The ultimate validation of an instance of LBD is its confirmation by actual experiment, and even more
stringently, that it is interesting and useful. Short of that, methods such as partitioning the literature by
date, and seeking confirmation of discoveries in the older literature in the newer literature have been
used.
1. Identify and discuss two limitations and two advantages of current methods of validation of LBD. In
your answer, you might consider aspects such as availability of data, generalizability of results, and
"power of persuasion", that is, ability to convince skeptics that LBD is a legitimate means of discovery.
(my question was for her to detail limitations and advantages of her proposed evaluation method, and
what she thought were the best three other methods described in papers in her lit review, and then
contrast the four methods).
Your version of part 1 would be fine Brad, but rather than working with 4 methods (including hers), what
about 3? I'd rather she work on depth rather than breadth, especially if the question includes part 2.

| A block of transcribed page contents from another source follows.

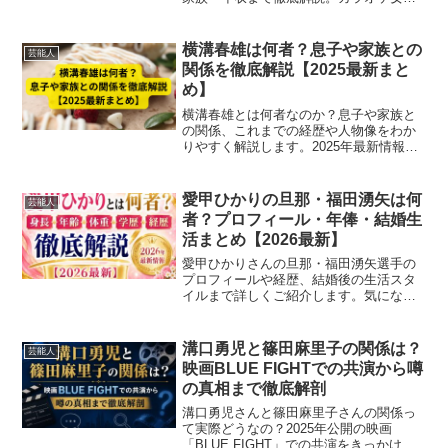
や映画主題歌など実績豊富な最新プロフ
ィールを紹介【2025年版】
横溝春雄は何者？息子や家族との
芸能人
関係を徹底解説【2025最新まと
め】
横溝春雄とは何者なのか？息子や家族と
の関係、これまでの経歴や人物像をわか
りやすく解説します。2025年最新情報を
まとめました。
愛甲ひかりの旦那・福田湧矢は何
芸能人
者？プロフィール・年俸・結婚生
活まとめ【2026最新】
愛甲ひかりさんの旦那・福田湧矢選手の
プロフィールや経歴、結婚後の生活スタ
イルまで詳しくご紹介します。気になる
馴れ初めもチェック。
溝口勇児と篠田麻里子の関係は？
芸能人
映画BLUE FIGHTでの共演から噂
の真相まで徹底解剖
溝口勇児さんと篠田麻里子さんの関係っ
て実際どうなの？2025年公開の映画
「BLUE FIGHT」での共演をきっかけに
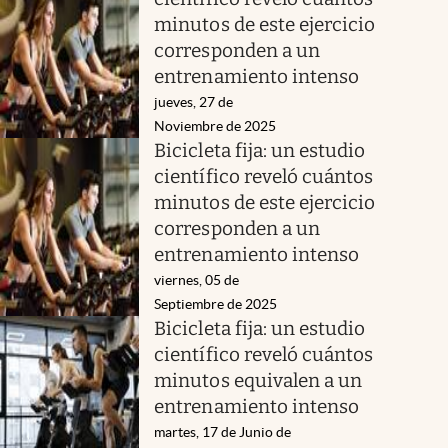
minutos de este ejercicio
corresponden a un
entrenamiento intenso
jueves, 27 de
Noviembre de 2025
Bicicleta fija: un estudio
científico reveló cuántos
minutos de este ejercicio
corresponden a un
entrenamiento intenso
viernes, 05 de
Septiembre de 2025
Bicicleta fija: un estudio
científico reveló cuántos
minutos equivalen a un
entrenamiento intenso
martes, 17 de Junio de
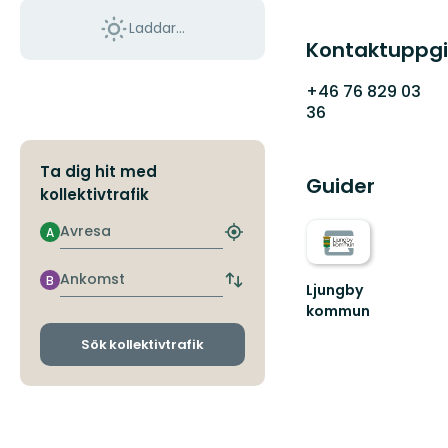
Laddar...
Kontaktuppgi
+46 76 829 03
36
Ta dig hit med
Guider
kollektivtrafik
Avresa
A
Hitta
närmaste
hållplats
Ankomst
B
Byt
Ljungby
avgångs-
kommun
och
Lämna
ankomsthållplatser
Sök kollektivtrafik
vägen,
ta
spåret.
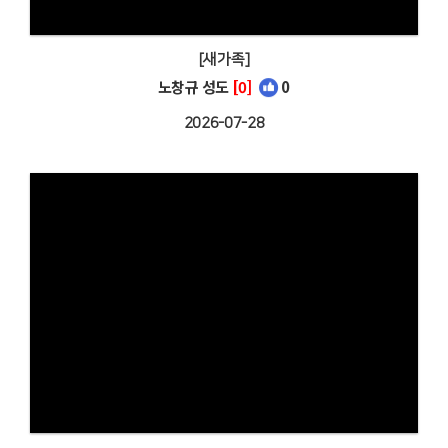
[새가족]
노창규 성도
[0]
0
2026-07-28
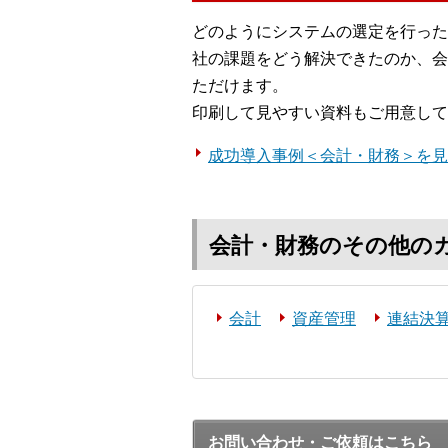
どのようにシステムの選定を行った
社の課題をどう解決できたのか、会
ただけます。
印刷して見やすい資料もご用意して
成功導入事例＜会計・財務＞を見
会計・財務のその他の
会計
資産管理
連結決
お問い合わせ・ご依頼はこちら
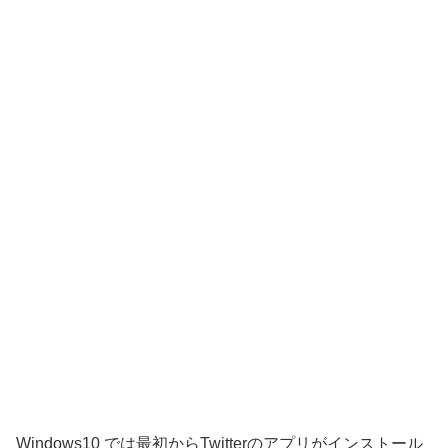
Windows10 では最初からTwitterのアプリがインストール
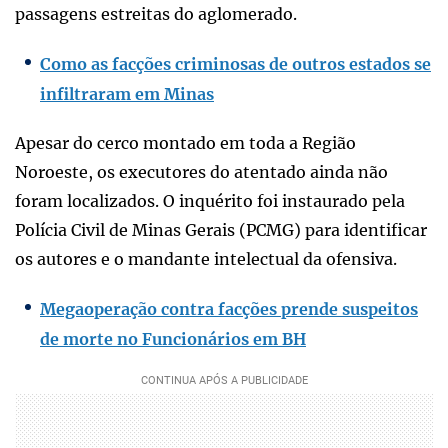
passagens estreitas do aglomerado.
Como as facções criminosas de outros estados se
infiltraram em Minas
Apesar do cerco montado em toda a Região
Noroeste, os executores do atentado ainda não
foram localizados. O inquérito foi instaurado pela
Polícia Civil de Minas Gerais (PCMG) para identificar
os autores e o mandante intelectual da ofensiva.
Megaoperação contra facções prende suspeitos
de morte no Funcionários em BH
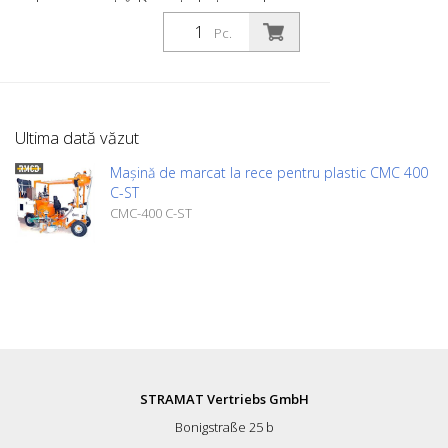
dumneavoastră. Diametrul interior al
suportului: 10 mm
Pc.
Ultima dată văzut
Mașină de marcat la rece pentru plastic CMC 400
C-ST
CMC-400 C-ST
STRAMAT Vertriebs GmbH
Bonigstraße 25 b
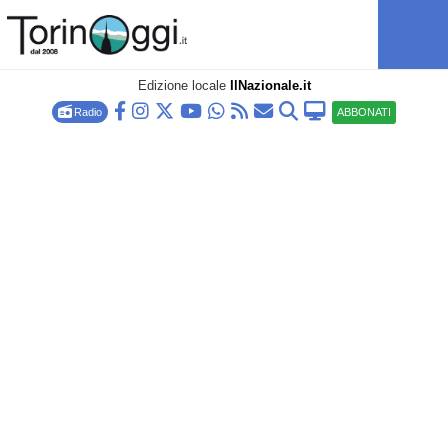
Edizione locale
IlNazionale.it
Radio
ABBONATI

2. Many research communities have adopted the TREC model of evaluation: creating a large collection
of data and setting specific tasks for research systems.

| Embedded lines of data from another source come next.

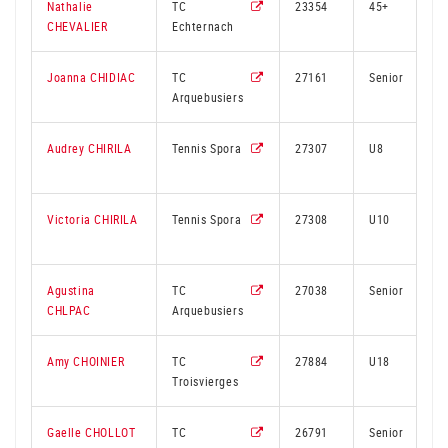
Nathalie
TC
23354
45+
CHEVALIER
Echternach
Joanna CHIDIAC
TC
27161
Senior
Arquebusiers
Audrey CHIRILA
Tennis Spora
27307
U8
Victoria CHIRILA
Tennis Spora
27308
U10
Agustina
TC
27038
Senior
CHLPAC
Arquebusiers
Amy CHOINIER
TC
27884
U18
Troisvierges
Gaelle CHOLLOT
TC
26791
Senior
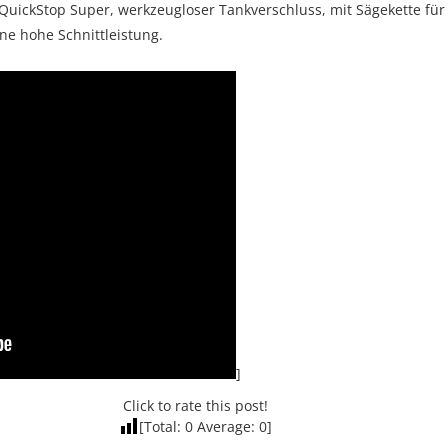
uickStop Super, werkzeugloser Tankverschluss, mit Sägekette fü
ne hohe Schnittleistung.
]
Click to rate this post!
[Total:
0
Average:
0
]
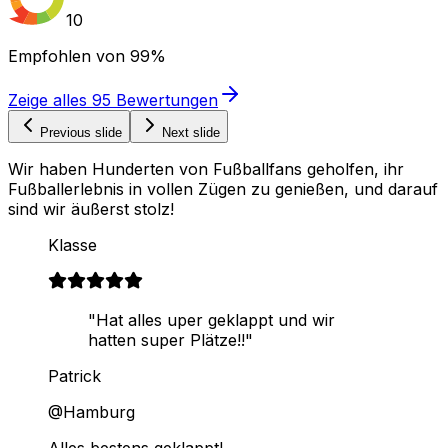
10
Empfohlen von
99%
Zeige alles
95
Bewertungen
Previous slide
Next slide
Wir haben Hunderten von Fußballfans geholfen, ihr
Fußballerlebnis in vollen Zügen zu genießen, und darauf
sind wir äußerst stolz!
Klasse
"Hat alles uper geklappt und wir
hatten super Plätze!!"
Patrick
@Hamburg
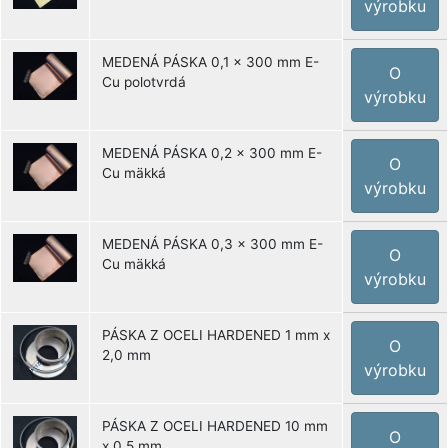
výrobku
MEDENÁ PÁSKA 0,1 x 300 mm E-
O
Cu polotvrdá
výrobku
MEDENÁ PÁSKA 0,2 x 300 mm E-
O
Cu mäkká
výrobku
MEDENÁ PÁSKA 0,3 x 300 mm E-
O
Cu mäkká
výrobku
PÁSKA Z OCELI HARDENED 1 mm x
O
2,0 mm
výrobku
PÁSKA Z OCELI HARDENED 10 mm
O
x 0,5 mm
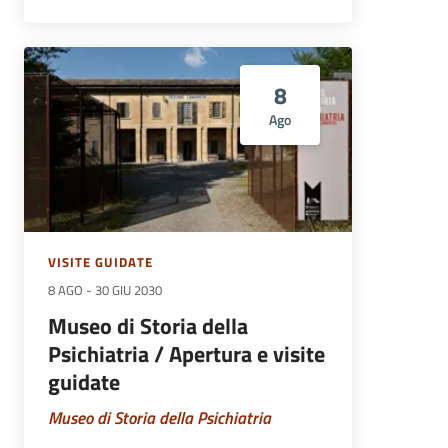
8
Ago
VISITE GUIDATE
8 AGO
-
30 GIU 2030
Museo di Storia della
Psichiatria / Apertura e visite
guidate
Museo di Storia della Psichiatria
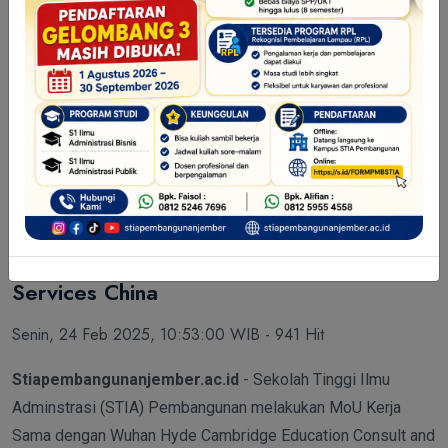
Agenda
Layanan Mahasiswa
Pengumuman
Kampus
STIA Pembangunan Tandatangani MoU
Kerja Sama dengan Wuhan Hyde
Cambridge Education Consult and
Services China
Senin, 24 Feb 2025, 10:53:00 WIB - 941 Hit
Stiapembangunanjember.ac.id
- Sekolah Tinggi Ilmu
Adminstrasi (STIA) Pembangunan melakukan MoU Kerja
Sama dengan Wuhan Hyde Cambridge Education Consult and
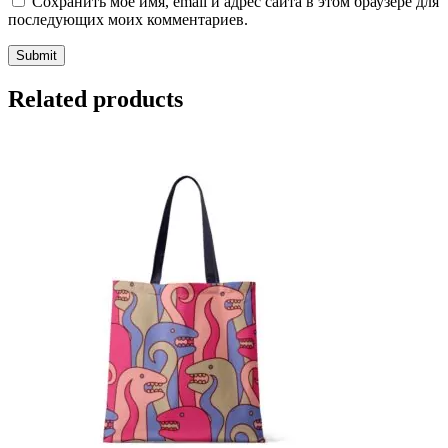
Сохранить моё имя, email и адрес сайта в этом браузере для
последующих моих комментариев.
Related products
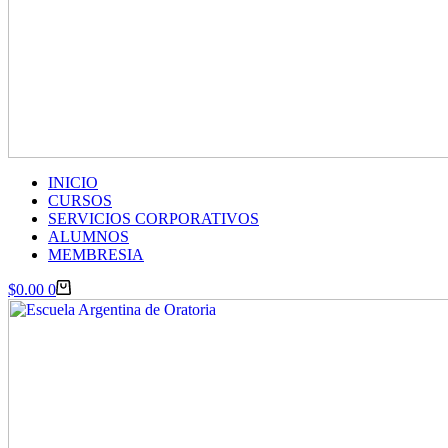
INICIO
CURSOS
SERVICIOS CORPORATIVOS
ALUMNOS
MEMBRESIA
Carro
$
0.00
0
de
compra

a) Discuss the viability of the TREC model for LBD. Include in your discussion consideration of the
limitations and advantages from part 1.
b) What does establishing such an effort require on the part of LBD researchers?

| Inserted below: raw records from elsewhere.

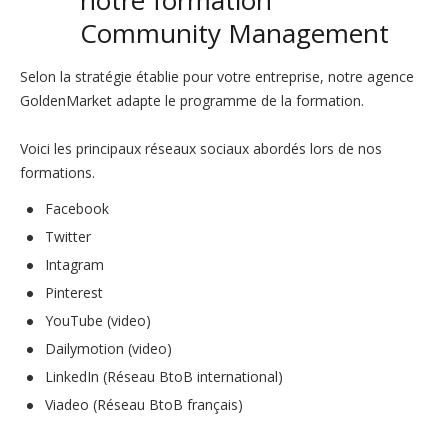
notre formation
Community Management
Selon la stratégie établie pour votre entreprise, notre agence
GoldenMarket adapte le programme de la formation.
Voici les principaux réseaux sociaux abordés lors de nos
formations.
Facebook
Twitter
Intagram
Pinterest
YouTube (video)
Dailymotion (video)
LinkedIn (Réseau BtoB international)
Viadeo (Réseau BtoB français)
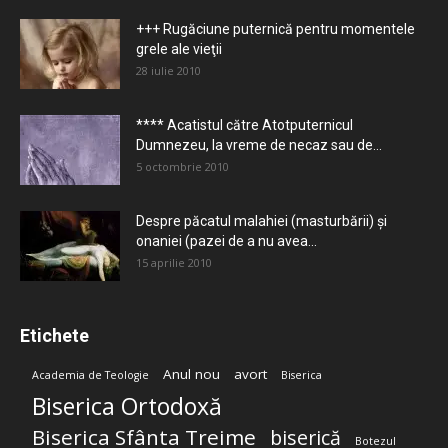
+++ Rugăciune puternică pentru momentele
grele ale vieţii
28 iulie 2010
**** Acatistul către Atotputernicul
Dumnezeu, la vreme de necaz sau de...
5 octombrie 2010
Despre păcatul malahiei (masturbării) şi
onaniei (pazei de a nu avea...
15 aprilie 2010
Etichete
Anul nou
avort
Academia de Teologie
Biserica
Biserica Ortodoxă
Biserica Sfânta Treime
biserică
Botezul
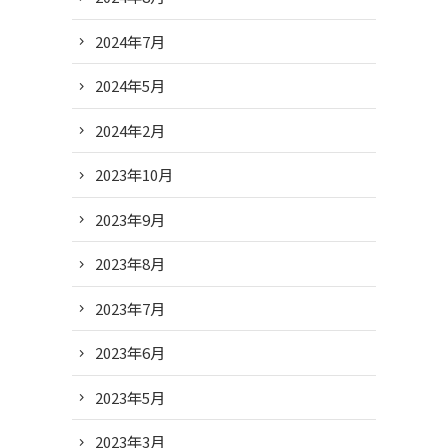
2024年7月
2024年5月
2024年2月
2023年10月
2023年9月
2023年8月
2023年7月
2023年6月
2023年5月
2023年3月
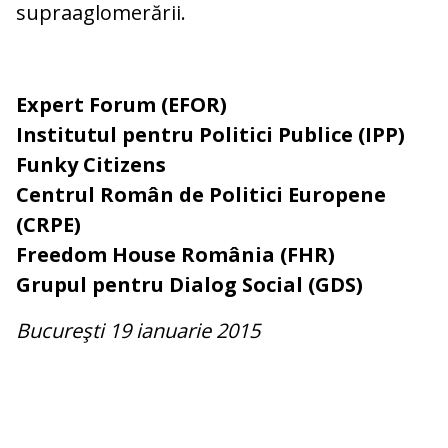
supraaglomerării.
Expert Forum (EFOR)
Institutul pentru Politici Publice (IPP)
Funky Citizens
Centrul Român de Politici Europene
(CRPE)
Freedom House România (FHR)
Grupul pentru Dialog Social (GDS)
Bucureşti 19 ianuarie 2015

I'b be willing to be first or second reader on this.
Question #7 (Diane)
You point out in your review that there is some questionable quality in the databases that you are using
and the quality of any result is heavily dependent on the quality of its inputs. It is not practical to
assume that all data is properly curated and even trying to select the best databases will not necessarily
work over time as the quality may change. The question therefore is: As you use data from these
databases, what techniques are available that will be more tolerant of incorrect data? In statistics, this
is referred to as the problem of mis-labeled data; in experimental science, it is the question of dealing
without outliers. You should be able to assume that the information in the text sources is correct as
those are well reviewed. It is the massively collected databases that are the question. (Good question
but maybe not as closely tied to Nancy’s work since she is mainly capitalizing on human indexed Mesh
terms assigned to articles as opposed to the massively collected databases).
But I like this question because the problem of data quality is central to any large collection, especially
when working with a variety of mining techniques.
DISCARD
Question #6 Chemical Databases and Open Science (Brad)
Discuss the status of PubChem. How widely used is it currently used; by what communities/groups? For
what purposes? Compare the functionality of PubChem with CAS. Be sure to include data, functions, or
services that CAS provides that PubChem does not currently (and vice versus). If scientists were to stop
using CAS tomorrow, and replace all usage of chemical names in their lab work and paper writing with
PubChem names what effects would this have? Be thorough, and include not just technical and
workflow issues, but social, community, sharing, and other effects. (I like this as a discussion topic, but
maybe not central to her work).
I agree –I don't think it's as salient as others.